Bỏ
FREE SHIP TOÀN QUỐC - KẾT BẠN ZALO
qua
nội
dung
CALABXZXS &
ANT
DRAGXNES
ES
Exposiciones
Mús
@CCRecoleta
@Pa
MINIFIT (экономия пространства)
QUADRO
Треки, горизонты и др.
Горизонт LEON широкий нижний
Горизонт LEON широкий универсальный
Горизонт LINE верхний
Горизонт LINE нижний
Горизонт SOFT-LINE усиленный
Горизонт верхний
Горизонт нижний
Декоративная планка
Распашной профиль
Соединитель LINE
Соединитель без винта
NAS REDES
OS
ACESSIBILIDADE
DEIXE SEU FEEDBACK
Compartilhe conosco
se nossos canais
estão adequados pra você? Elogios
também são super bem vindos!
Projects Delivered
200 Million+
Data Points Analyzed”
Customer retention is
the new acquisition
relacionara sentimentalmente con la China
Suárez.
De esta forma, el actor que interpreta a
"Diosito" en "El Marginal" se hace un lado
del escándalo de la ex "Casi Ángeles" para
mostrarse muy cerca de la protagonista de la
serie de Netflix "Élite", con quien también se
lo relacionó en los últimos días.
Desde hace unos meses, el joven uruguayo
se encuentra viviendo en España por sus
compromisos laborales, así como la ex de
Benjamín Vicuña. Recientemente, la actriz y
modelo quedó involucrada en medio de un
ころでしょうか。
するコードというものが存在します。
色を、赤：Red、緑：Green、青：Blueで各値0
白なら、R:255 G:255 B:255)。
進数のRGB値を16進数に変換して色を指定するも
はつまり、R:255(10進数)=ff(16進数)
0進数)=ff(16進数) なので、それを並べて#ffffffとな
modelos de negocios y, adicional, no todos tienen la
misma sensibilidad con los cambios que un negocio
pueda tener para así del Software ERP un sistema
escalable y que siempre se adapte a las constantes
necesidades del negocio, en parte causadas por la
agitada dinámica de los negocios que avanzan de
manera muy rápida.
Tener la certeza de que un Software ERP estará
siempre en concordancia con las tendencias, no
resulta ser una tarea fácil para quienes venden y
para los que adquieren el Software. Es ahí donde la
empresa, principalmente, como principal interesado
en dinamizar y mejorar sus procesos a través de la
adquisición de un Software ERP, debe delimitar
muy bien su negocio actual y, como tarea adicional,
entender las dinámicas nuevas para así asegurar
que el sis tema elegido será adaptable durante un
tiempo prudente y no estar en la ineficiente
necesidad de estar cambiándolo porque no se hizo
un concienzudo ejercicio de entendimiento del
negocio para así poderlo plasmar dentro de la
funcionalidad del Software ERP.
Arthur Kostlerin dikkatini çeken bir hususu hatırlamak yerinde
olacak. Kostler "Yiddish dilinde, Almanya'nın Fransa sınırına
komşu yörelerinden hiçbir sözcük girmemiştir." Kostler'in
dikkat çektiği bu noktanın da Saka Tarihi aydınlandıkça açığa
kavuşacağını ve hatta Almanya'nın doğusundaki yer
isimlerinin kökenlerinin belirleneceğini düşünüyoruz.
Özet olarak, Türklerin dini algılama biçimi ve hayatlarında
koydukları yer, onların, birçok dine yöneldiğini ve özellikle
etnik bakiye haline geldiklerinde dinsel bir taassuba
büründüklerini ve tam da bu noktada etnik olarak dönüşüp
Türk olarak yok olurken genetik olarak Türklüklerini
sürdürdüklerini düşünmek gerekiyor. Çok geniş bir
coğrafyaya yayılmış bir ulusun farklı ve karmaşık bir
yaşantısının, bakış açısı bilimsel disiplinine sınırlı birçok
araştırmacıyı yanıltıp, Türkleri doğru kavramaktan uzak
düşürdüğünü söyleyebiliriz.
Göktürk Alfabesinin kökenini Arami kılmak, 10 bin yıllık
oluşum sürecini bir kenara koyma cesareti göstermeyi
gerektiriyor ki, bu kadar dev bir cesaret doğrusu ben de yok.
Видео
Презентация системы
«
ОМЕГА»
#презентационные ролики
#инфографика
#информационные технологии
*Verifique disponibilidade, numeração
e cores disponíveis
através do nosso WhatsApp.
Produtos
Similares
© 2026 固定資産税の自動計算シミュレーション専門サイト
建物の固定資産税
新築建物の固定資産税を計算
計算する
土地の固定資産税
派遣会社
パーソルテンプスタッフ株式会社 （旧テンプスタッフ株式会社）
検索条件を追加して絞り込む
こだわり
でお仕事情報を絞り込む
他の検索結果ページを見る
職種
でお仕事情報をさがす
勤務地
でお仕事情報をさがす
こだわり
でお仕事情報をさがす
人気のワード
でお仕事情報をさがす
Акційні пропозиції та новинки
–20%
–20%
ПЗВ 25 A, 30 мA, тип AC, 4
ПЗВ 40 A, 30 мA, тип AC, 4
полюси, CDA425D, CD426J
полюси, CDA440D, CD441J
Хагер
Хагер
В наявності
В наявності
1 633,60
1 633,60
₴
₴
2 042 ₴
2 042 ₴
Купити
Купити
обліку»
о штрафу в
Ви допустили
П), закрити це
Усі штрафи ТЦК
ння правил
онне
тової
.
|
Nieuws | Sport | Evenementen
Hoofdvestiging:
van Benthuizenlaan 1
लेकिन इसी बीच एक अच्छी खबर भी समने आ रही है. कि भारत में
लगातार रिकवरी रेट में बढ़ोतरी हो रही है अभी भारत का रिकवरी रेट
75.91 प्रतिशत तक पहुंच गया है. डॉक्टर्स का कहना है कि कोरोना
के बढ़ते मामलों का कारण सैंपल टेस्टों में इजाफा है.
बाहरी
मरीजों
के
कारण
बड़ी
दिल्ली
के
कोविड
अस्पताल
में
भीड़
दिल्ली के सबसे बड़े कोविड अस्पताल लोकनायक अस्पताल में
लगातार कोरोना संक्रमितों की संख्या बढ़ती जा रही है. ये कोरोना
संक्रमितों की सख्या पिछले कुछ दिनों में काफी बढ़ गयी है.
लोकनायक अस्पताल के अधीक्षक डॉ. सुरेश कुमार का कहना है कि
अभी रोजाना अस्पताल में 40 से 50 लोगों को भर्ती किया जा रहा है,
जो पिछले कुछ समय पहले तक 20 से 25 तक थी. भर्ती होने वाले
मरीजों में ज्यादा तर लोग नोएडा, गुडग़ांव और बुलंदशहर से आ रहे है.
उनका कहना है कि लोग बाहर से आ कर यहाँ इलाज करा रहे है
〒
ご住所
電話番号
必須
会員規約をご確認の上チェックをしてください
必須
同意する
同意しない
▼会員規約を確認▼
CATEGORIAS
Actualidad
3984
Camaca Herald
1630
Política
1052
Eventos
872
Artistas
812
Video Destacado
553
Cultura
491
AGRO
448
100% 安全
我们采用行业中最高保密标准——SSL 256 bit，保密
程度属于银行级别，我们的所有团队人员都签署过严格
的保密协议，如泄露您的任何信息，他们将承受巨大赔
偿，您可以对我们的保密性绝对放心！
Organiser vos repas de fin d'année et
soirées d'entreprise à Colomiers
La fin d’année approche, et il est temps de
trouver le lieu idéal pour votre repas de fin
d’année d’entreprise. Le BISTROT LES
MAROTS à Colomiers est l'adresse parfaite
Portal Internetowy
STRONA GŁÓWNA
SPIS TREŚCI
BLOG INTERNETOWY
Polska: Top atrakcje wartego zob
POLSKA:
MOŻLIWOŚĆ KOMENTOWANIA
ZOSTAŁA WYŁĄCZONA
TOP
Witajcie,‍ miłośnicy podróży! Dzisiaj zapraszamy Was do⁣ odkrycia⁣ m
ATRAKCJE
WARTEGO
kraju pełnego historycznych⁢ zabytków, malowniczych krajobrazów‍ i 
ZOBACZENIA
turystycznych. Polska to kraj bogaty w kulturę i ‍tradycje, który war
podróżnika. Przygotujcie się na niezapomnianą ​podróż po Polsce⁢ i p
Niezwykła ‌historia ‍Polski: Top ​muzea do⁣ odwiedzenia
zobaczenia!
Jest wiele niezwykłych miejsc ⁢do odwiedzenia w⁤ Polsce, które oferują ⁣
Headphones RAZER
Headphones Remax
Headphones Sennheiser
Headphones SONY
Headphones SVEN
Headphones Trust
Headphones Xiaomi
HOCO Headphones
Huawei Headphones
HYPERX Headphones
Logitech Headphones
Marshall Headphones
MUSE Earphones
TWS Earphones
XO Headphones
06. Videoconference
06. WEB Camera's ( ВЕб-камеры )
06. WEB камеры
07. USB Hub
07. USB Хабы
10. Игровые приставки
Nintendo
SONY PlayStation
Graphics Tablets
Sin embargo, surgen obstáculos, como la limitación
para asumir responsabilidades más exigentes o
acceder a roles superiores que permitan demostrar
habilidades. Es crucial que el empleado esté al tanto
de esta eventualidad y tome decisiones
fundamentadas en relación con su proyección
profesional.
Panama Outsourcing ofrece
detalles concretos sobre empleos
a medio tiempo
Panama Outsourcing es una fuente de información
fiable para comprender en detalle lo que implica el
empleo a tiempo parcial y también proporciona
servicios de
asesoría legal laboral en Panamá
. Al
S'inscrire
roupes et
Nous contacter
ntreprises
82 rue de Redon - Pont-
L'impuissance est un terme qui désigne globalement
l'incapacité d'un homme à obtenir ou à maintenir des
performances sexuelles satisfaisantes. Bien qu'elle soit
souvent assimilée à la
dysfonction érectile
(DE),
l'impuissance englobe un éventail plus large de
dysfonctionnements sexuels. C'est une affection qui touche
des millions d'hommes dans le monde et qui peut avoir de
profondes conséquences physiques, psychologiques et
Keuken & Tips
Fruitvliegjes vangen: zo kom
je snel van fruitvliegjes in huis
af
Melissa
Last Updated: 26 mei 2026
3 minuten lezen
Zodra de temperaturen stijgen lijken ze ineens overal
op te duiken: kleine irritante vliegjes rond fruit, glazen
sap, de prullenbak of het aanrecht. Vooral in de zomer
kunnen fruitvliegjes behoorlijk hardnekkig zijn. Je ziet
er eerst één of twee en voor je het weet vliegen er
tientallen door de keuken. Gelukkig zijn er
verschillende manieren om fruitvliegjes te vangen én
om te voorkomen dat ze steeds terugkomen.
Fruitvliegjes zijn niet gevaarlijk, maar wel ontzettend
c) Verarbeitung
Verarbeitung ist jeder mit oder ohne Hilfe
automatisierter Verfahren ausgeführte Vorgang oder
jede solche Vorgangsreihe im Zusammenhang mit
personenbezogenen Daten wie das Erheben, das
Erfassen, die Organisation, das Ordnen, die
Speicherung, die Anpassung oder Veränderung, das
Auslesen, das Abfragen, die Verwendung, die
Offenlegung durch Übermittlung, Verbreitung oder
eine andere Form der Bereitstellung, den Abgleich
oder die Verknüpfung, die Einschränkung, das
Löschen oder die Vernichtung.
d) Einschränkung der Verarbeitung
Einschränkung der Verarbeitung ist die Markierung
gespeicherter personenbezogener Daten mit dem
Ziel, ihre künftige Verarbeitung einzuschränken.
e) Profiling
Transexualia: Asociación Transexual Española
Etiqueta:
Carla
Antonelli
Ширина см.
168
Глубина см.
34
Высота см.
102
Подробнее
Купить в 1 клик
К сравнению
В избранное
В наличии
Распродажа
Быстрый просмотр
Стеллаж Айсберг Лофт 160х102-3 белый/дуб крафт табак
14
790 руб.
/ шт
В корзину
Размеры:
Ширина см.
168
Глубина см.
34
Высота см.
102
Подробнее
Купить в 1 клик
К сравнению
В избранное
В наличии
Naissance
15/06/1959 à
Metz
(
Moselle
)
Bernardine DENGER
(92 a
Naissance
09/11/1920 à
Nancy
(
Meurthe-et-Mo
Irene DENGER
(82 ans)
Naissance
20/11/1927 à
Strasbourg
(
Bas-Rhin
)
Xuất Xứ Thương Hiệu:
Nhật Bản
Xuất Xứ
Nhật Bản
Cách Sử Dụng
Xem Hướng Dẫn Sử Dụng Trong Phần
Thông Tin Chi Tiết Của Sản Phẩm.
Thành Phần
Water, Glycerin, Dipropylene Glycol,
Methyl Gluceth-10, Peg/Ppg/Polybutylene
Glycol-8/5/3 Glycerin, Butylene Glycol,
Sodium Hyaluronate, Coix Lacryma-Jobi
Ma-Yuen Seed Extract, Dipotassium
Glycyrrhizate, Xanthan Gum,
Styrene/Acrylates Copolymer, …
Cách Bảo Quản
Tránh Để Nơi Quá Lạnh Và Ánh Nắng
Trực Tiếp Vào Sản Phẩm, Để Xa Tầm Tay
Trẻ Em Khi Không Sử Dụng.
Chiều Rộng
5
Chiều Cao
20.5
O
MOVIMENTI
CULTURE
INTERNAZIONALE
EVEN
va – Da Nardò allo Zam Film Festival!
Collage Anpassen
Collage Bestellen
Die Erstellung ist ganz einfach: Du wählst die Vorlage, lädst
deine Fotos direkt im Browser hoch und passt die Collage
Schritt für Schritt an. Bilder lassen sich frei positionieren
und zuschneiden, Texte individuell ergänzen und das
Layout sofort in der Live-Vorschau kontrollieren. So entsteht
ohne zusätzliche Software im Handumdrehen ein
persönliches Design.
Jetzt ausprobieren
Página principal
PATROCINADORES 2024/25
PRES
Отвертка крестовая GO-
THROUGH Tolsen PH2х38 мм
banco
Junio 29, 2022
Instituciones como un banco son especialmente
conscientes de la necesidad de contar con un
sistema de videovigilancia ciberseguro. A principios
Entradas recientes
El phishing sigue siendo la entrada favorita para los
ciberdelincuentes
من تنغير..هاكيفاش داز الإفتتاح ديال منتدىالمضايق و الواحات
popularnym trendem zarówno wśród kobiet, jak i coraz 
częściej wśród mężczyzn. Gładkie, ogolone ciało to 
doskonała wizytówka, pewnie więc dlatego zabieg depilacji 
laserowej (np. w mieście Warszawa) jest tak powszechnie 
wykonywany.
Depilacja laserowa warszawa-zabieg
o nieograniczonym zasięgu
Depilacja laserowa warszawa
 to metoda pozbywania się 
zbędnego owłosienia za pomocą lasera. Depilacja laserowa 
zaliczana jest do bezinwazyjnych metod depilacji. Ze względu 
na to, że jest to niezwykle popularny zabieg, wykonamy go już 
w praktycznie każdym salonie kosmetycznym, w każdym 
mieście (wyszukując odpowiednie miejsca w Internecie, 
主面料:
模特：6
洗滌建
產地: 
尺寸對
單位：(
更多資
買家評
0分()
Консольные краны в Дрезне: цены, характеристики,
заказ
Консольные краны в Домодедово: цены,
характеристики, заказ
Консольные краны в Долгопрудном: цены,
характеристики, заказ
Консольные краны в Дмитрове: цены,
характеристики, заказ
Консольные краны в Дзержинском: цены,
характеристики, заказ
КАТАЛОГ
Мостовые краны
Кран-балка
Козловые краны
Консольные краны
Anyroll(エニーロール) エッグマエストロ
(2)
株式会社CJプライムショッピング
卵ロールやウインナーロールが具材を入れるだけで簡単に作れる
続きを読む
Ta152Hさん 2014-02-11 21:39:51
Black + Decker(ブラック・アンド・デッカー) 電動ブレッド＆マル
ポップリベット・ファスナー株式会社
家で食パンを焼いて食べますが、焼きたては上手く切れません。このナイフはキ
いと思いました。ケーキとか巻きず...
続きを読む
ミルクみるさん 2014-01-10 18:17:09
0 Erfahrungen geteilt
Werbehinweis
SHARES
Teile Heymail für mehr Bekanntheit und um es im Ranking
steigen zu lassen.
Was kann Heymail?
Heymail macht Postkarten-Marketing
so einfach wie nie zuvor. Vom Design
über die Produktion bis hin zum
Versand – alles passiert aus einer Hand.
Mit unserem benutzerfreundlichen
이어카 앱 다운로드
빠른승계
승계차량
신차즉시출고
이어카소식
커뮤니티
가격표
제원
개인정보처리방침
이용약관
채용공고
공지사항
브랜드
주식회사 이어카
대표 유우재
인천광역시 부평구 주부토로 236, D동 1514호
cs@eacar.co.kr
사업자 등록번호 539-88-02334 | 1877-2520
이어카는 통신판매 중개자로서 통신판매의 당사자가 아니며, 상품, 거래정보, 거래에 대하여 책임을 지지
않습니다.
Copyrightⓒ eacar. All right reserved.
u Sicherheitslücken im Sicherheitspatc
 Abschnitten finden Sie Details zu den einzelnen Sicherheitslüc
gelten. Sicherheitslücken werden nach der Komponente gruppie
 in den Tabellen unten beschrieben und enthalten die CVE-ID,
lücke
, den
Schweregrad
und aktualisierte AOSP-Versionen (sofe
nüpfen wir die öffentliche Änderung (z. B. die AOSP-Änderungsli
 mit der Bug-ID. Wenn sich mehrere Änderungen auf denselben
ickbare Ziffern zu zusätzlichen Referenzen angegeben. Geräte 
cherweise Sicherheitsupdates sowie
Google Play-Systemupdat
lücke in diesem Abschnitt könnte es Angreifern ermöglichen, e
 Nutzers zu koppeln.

━━━━━━

▸ INSTRUCTION:
What is needed is every line from the beginning of the data up to and including the line with "resulta ser una", given again word for word.

▸ OUTPUT FOR THIS EXERCISE:
Bỏ
FREE SHIP TOÀN QUỐC - KẾT BẠN ZALO
qua
nội
dung
CALABXZXS &
ANT
DRAGXNES
ES
Exposiciones
Mús
@CCRecoleta
@Pa
MINIFIT (экономия пространства)
QUADRO
Треки, горизонты и др.
Горизонт LEON широкий нижний
Горизонт LEON широкий универсальный
Горизонт LINE верхний
Горизонт LINE нижний
Горизонт SOFT-LINE усиленный
Горизонт верхний
Горизонт нижний
Декоративная планка
Распашной профиль
Соединитель LINE
Соединитель без винта
NAS REDES
OS
ACESSIBILIDADE
DEIXE SEU FEEDBACK
Compartilhe conosco
se nossos canais
estão adequados pra você? Elogios
também são super bem vindos!
Projects Delivered
200 Million+
Data Points Analyzed”
Customer retention is
the new acquisition
relacionara sentimentalmente con la China
Suárez.
De esta forma, el actor que interpreta a
"Diosito" en "El Marginal" se hace un lado
del escándalo de la ex "Casi Ángeles" para
mostrarse muy cerca de la protagonista de la
serie de Netflix "Élite", con quien también se
lo relacionó en los últimos días.
Desde hace unos meses, el joven uruguayo
se encuentra viviendo en España por sus
compromisos laborales, así como la ex de
Benjamín Vicuña. Recientemente, la actriz y
modelo quedó involucrada en medio de un
ころでしょうか。
するコードというものが存在します。
色を、赤：Red、緑：Green、青：Blueで各値0
白なら、R:255 G:255 B:255)。
進数のRGB値を16進数に変換して色を指定するも
はつまり、R:255(10進数)=ff(16進数)
0進数)=ff(16進数) なので、それを並べて#ffffffとな
modelos de negocios y, adicional, no todos tienen la
misma sensibilidad con los cambios que un negocio
pueda tener para así del Software ERP un sistema
escalable y que siempre se adapte a las constantes
necesidades del negocio, en parte causadas por la
agitada dinámica de los negocios que avanzan de
manera muy rápida.
Tener la certeza de que un Software ERP estará
siempre en concordancia con las tendencias, no
resulta ser una tarea fácil para quienes venden y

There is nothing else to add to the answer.